Request: Transcribe every entry exactly; the images stay out.

Saved data entries
┄┄┄┄┄┄┄┄┄┄┄┄┄┄┄┄┄┄┄┄

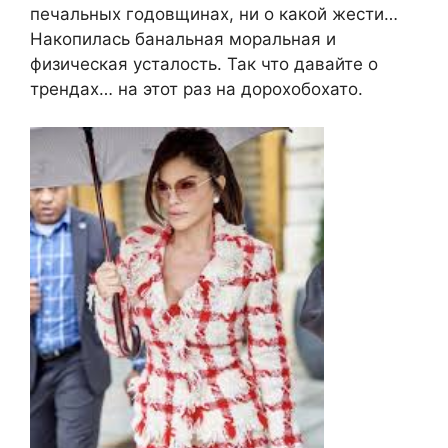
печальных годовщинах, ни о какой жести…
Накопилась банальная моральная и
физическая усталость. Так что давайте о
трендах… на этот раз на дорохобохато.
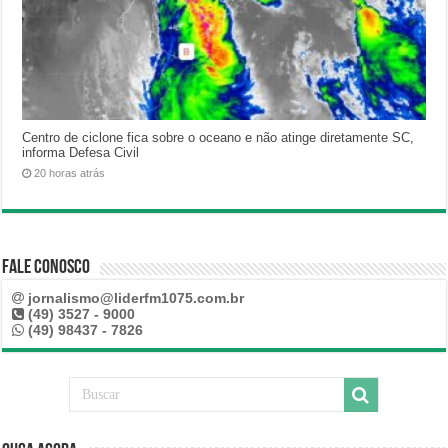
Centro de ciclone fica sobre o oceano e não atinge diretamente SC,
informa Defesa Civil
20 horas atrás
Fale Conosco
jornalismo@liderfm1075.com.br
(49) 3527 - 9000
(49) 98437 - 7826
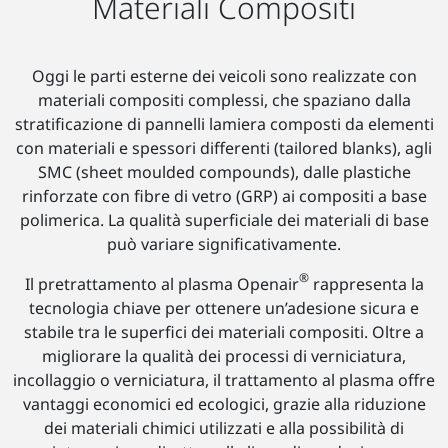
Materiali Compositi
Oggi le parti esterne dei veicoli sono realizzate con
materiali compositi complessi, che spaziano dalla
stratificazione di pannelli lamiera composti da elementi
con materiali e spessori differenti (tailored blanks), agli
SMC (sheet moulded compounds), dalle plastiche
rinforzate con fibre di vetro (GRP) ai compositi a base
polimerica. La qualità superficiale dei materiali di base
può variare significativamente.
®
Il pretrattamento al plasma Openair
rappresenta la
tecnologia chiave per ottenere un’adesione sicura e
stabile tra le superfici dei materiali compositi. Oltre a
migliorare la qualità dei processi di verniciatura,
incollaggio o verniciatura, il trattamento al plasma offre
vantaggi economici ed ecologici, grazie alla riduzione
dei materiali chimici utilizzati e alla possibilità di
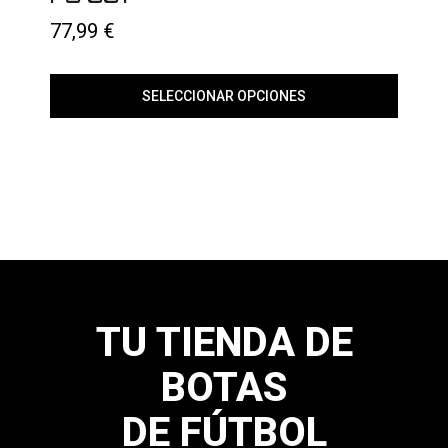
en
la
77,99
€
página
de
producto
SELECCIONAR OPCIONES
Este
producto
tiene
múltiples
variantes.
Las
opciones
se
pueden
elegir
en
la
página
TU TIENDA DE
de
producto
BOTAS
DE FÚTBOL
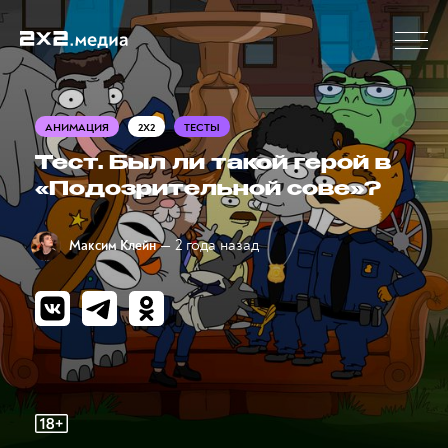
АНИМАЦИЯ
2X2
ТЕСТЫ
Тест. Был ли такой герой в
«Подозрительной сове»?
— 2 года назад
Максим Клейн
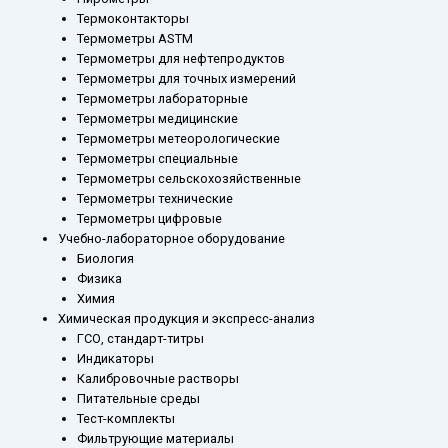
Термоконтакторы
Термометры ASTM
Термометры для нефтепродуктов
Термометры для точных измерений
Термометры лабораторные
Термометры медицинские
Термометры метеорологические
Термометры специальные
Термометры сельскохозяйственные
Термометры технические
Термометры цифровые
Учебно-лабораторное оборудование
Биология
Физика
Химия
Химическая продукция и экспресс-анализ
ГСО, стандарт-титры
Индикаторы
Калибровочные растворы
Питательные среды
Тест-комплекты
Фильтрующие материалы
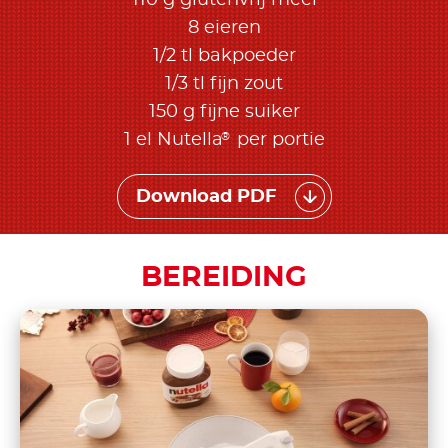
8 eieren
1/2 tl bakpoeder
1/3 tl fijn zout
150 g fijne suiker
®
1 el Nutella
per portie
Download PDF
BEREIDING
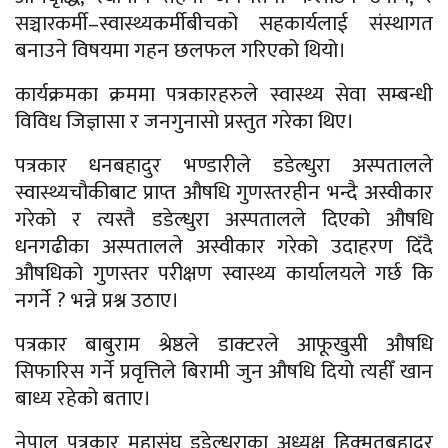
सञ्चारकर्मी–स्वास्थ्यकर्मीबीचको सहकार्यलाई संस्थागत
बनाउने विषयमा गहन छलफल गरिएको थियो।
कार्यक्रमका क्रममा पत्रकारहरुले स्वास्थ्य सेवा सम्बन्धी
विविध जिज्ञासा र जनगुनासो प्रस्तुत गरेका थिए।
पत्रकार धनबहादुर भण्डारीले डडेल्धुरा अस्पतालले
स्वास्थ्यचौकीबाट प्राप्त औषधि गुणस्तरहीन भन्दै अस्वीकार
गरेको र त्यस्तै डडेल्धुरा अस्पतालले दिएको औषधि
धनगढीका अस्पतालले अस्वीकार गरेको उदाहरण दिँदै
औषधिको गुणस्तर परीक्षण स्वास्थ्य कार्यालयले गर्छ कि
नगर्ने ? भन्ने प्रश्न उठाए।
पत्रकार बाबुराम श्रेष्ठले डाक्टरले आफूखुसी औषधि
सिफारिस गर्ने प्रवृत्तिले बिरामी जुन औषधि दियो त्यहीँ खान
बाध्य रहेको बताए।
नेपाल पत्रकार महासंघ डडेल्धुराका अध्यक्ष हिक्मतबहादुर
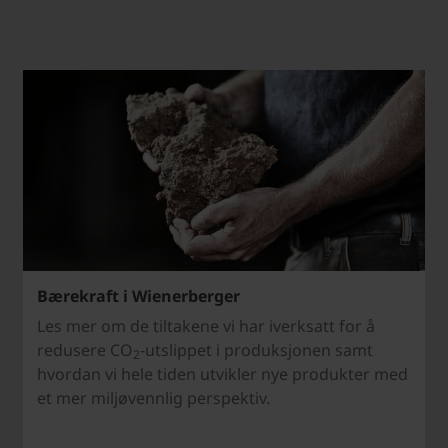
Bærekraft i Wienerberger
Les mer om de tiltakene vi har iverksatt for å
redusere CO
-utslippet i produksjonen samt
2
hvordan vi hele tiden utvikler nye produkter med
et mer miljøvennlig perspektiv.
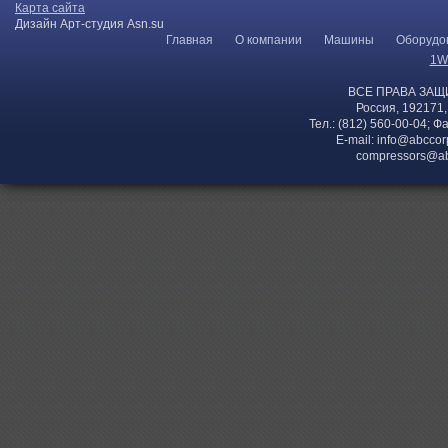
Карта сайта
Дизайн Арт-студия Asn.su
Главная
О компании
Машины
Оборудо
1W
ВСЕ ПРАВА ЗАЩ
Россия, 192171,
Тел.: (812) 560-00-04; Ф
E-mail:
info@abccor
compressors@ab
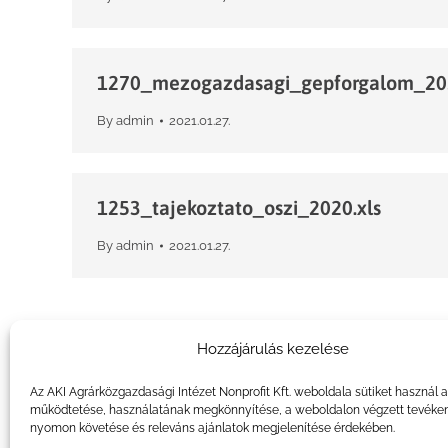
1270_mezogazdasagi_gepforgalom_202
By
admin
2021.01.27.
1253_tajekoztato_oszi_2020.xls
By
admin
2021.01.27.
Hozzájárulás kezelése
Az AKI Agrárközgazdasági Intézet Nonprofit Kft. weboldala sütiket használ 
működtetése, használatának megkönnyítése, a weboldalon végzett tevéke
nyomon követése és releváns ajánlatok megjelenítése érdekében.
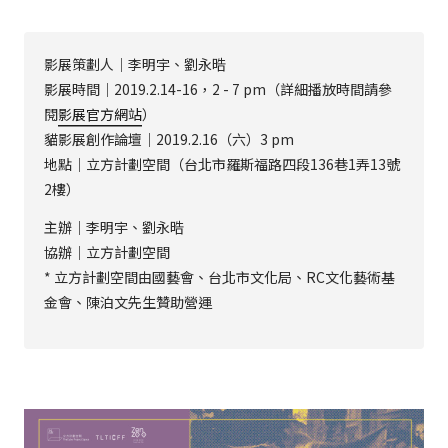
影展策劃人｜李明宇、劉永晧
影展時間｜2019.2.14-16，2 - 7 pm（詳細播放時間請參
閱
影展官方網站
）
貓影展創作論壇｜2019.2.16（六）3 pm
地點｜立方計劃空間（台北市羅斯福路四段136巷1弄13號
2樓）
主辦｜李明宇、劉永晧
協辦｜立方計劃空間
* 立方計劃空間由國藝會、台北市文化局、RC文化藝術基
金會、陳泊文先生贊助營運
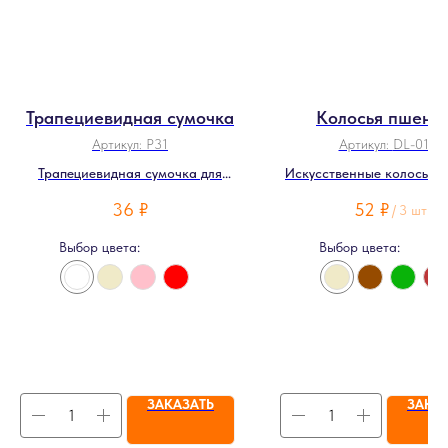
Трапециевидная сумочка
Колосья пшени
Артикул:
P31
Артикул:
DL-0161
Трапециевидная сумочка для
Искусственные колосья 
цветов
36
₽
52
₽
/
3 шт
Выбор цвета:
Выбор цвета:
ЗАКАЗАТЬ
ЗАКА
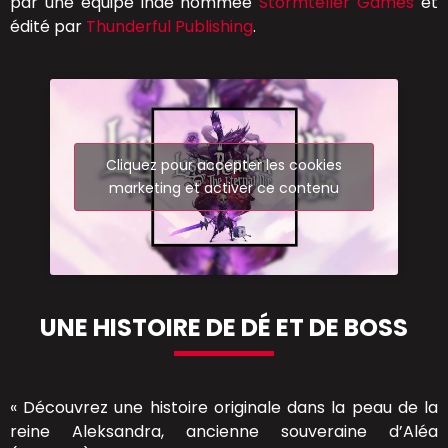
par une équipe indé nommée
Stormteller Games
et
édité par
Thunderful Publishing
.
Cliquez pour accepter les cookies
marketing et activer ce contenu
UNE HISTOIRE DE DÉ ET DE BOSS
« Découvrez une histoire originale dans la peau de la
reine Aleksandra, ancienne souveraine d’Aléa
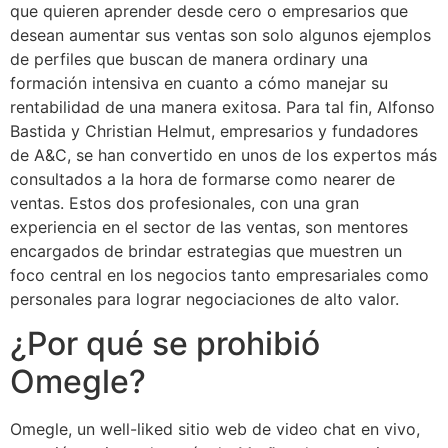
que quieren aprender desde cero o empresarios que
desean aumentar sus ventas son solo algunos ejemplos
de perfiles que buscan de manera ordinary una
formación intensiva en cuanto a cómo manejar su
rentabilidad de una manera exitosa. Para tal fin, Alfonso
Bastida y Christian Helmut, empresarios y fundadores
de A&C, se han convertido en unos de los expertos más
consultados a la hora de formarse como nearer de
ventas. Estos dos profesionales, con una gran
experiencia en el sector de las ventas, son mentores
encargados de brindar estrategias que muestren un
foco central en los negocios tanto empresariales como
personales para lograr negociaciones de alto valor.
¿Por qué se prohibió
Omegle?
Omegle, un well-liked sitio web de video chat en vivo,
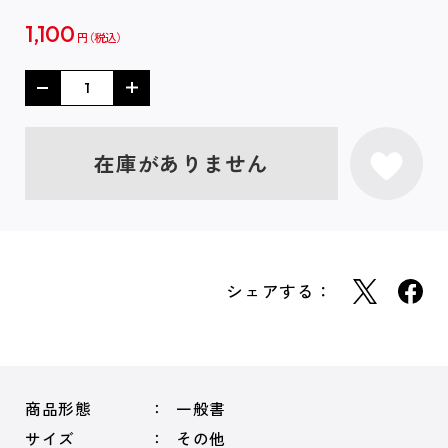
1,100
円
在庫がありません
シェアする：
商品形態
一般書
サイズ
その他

┄┄┄┄┄┄┄┄┄┄┄┄┄┄┄┄┄┄┄┄

Task output:
печальных годовщинах, ни о какой жести…
Накопилась банальная моральная и
физическая усталость. Так что давайте о
трендах… на этот раз на дорохобохато.
Centro de ciclone fica sobre o oceano e não atinge diretamente SC,
informa Defesa Civil
20 horas atrás
Fale Conosco
jornalismo@liderfm1075.com.br
(49) 3527 - 9000
(49) 98437 - 7826
Materiali Compositi
Oggi le parti esterne dei veicoli sono realizzate con
materiali compositi complessi, che spaziano dalla
stratificazione di pannelli lamiera composti da elementi
con materiali e spessori differenti (tailored blanks), agli
SMC (sheet moulded compounds), dalle plastiche
rinforzate con fibre di vetro (GRP) ai compositi a base
polimerica. La qualità superficiale dei materiali di base
può variare significativamente.
®
Il pretrattamento al plasma Openair
rappresenta la
tecnologia chiave per ottenere un’adesione sicura e
stabile tra le superfici dei materiali compositi. Oltre a
migliorare la qualità dei processi di verniciatura,
incollaggio o verniciatura, il trattamento al plasma offre
vantaggi economici ed ecologici, grazie alla riduzione
dei materiali chimici utilizzati e alla possibilità di
en
la
77,99
€
página
de
producto
SELECCIONAR OPCIONES
Este
producto
tiene
múltiples
variantes.
Las
opciones
se
pueden
elegir
en
la
página
TU TIENDA DE
de
producto
BOTAS
DE FÚTBOL
АНИМАЦИЯ
2X2
ТЕСТЫ
Тест. Был ли такой герой в
«Подозрительной сове»?
— 2 года назад
Максим Клейн
Термоконтакторы
Термометры ASTM
Термометры для нефтепродуктов
Термометры для точных измерений
Термометры лабораторные
Термометры медицинские
Термометры метеорологические
Термометры специальные
Термометры сельскохозяйственные
Термометры технические
Термометры цифровые
Учебно-лабораторное оборудование
Биология
Физика
Химия
Химическая продукция и экспресс-анализ
ГСО, стандарт-титры
Индикаторы
Калибровочные растворы
Питательные среды
Тест-комплекты
Фильтрующие материалы
8 eieren
1/2 tl bakpoeder
1/3 tl fijn zout
150 g fijne suiker
®
1 el Nutella
per portie
Download PDF
BEREIDING
सञ्चारकर्मी–स्वास्थ्यकर्मीबीचको सहकार्यलाई संस्थागत
बनाउने विषयमा गहन छलफल गरिएको थियो।
कार्यक्रमका क्रममा पत्रकारहरुले स्वास्थ्य सेवा सम्बन्धी
विविध जिज्ञासा र जनगुनासो प्रस्तुत गरेका थिए।
पत्रकार धनबहादुर भण्डारीले डडेल्धुरा अस्पतालले
स्वास्थ्यचौकीबाट प्राप्त औषधि गुणस्तरहीन भन्दै अस्वीकार
गरेको र त्यस्तै डडेल्धुरा अस्पतालले दिएको औषधि
धनगढीका अस्पतालले अस्वीकार गरेको उदाहरण दिँदै
औषधिको गुणस्तर परीक्षण स्वास्थ्य कार्यालयले गर्छ कि
नगर्ने ? भन्ने प्रश्न उठाए।
पत्रकार बाबुराम श्रेष्ठले डाक्टरले आफूखुसी औषधि
सिफारिस गर्ने प्रवृत्तिले बिरामी जुन औषधि दियो त्यहीँ खान
बाध्य रहेको बताए।
नेपाल पत्रकार महासंघ डडेल्धुराका अध्यक्ष हिक्मतबहादुर
Bærekraft i Wienerberger
Les mer om de tiltakene vi har iverksatt for å
redusere CO
-utslippet i produksjonen samt
2
hvordan vi hele tiden utvikler nye produkter med
et mer miljøvennlig perspektiv.
Карта сайта
Дизайн Арт-студия Asn.su
Главная
О компании
Машины
Оборудо
1W
ВСЕ ПРАВА ЗАЩ
Россия, 192171,
Тел.: (812) 560-00-04; Ф
E-mail:
info@abccor
compressors@ab
1270_mezogazdasagi_gepforgalom_202
By
admin
2021.01.27.
1253_tajekoztato_oszi_2020.xls
By
admin
2021.01.27.
Hozzájárulás kezelése
Az AKI Agrárközgazdasági Intézet Nonprofit Kft. weboldala sütiket használ 
működtetése, használatának megkönnyítése, a weboldalon végzett tevéke
nyomon követése és releváns ajánlatok megjelenítése érdekében.
影展策劃人｜李明宇、劉永晧
影展時間｜2019.2.14-16，2 - 7 pm（詳細播放時間請參
閱
影展官方網站
）
貓影展創作論壇｜2019.2.16（六）3 pm
地點｜立方計劃空間（台北市羅斯福路四段136巷1弄13號
2樓）
主辦｜李明宇、劉永晧
協辦｜立方計劃空間
* 立方計劃空間由國藝會、台北市文化局、RC文化藝術基
金會、陳泊文先生贊助營運
Трапециевидная сумочка
Колосья пшени
Артикул:
P31
Артикул:
DL-0161
Трапециевидная сумочка для
Искусственные колосья 
цветов
36
₽
52
₽
/
3 шт
Выбор цвета:
Выбор цвета:
ЗАКАЗАТЬ
ЗАКА
par une équipe indé nommée
Stormteller Games
et
édité par
Thunderful Publishing
.
Cliquez pour accepter les cookies
marketing et activer ce contenu
UNE HISTOIRE DE DÉ ET DE BOSS
« Découvrez une histoire originale dans la peau de la
reine Aleksandra, ancienne souveraine d’Aléa
que quieren aprender desde cero o empresarios que
desean aumentar sus ventas son solo algunos ejemplos
de perfiles que buscan de manera ordinary una
formación intensiva en cuanto a cómo manejar su
rentabilidad de una manera exitosa. Para tal fin, Alfonso
Bastida y Christian Helmut, empresarios y fundadores
de A&C, se han convertido en unos de los expertos más
consultados a la hora de formarse como nearer de
ventas. Estos dos profesionales, con una gran
experiencia en el sector de las ventas, son mentores
encargados de brindar estrategias que muestren un
foco central en los negocios tanto empresariales como
personales para lograr negociaciones de alto valor.
¿Por qué se prohibió
Omegle?
Omegle, un well-liked sitio web de video chat en vivo,
1,100
円
在庫がありません
シェアする：
商品形態
一般書
サイズ
その他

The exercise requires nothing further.